Der vom Gericht eingesetzte psychiatrische Gutachter toppt lässig Kilians langjähriges Engagement. Die Angeklagte habe die Medizin schon in den 80er-Jahren, in tiefsten DDR-Zeiten also, vor ein Rätsel gestellt. Und auch nach der Wende hat sich das nicht geändert. Es gebe bei der Patientin "ein Sammelsurium an Impulsen", so der Forensiker, aber kein klares Bild für ihre Stehlerei. Die Frau sei manchmal depressiv, auch vermindert steuerungsfähig.
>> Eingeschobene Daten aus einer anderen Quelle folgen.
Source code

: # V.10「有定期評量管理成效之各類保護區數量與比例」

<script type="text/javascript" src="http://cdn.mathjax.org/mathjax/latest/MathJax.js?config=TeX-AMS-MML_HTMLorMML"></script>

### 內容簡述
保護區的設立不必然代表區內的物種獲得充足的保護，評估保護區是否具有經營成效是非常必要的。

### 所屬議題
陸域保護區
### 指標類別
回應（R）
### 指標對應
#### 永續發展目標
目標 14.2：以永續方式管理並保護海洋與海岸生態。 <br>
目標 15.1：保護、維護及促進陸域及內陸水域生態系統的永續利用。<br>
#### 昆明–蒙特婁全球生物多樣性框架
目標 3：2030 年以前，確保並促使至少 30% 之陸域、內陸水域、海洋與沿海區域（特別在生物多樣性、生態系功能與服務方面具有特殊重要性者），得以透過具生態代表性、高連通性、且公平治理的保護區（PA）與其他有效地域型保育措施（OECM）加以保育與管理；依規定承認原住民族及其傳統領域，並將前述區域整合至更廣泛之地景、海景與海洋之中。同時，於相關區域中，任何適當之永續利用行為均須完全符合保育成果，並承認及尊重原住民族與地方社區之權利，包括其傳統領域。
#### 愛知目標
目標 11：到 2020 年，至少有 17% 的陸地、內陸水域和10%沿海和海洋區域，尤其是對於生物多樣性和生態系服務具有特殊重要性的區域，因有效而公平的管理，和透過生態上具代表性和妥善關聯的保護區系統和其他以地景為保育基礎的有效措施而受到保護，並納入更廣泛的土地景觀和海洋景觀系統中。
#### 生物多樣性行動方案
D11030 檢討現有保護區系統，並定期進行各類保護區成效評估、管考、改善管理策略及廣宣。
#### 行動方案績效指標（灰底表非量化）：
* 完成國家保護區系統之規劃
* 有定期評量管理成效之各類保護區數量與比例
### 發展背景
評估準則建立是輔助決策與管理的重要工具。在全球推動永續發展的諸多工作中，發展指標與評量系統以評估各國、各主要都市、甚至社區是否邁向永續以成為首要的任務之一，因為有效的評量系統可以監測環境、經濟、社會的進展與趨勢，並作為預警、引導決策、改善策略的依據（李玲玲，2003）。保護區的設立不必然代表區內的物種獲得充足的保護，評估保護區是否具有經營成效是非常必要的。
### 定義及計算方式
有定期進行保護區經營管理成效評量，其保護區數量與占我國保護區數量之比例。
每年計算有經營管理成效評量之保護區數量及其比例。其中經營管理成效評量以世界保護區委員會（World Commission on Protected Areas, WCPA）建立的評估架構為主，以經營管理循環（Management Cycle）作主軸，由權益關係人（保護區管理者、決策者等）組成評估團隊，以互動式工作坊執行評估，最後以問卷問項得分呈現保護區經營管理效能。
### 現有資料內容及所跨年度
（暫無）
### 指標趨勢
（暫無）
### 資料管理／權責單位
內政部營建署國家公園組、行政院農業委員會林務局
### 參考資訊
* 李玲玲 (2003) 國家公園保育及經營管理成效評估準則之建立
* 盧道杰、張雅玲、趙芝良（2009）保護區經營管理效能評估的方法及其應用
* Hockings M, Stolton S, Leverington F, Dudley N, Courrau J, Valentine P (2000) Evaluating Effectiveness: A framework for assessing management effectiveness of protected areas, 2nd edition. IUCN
Sie wisse jedoch, dass es so nicht gehe. Der Psychiater hält die Frau, mit der sich schon viele Ärzte befasst hätten, für "austherapiert".

Das Gericht verurteilt die 72-Jährige nach der kurzen Beweisaufnahme zu einer Geldstrafe von 4.000 Euro für nur noch drei der insgesamt acht angeklagten Ladendiebstähle. Die Uralt-Fälle fielen im Hinblick auf die Verurteilung der übrigen Taten nicht ins Gewicht. Man könne nicht alles auf die Krankheit schieben, sagt die Richterin, die dem Plädoyer des Staatsanwalts folgt. Verteidigerin Kilian hatte eine geringere Geldstrafe beantragt. Die meisten Junkies kommen nicht so schnell davon.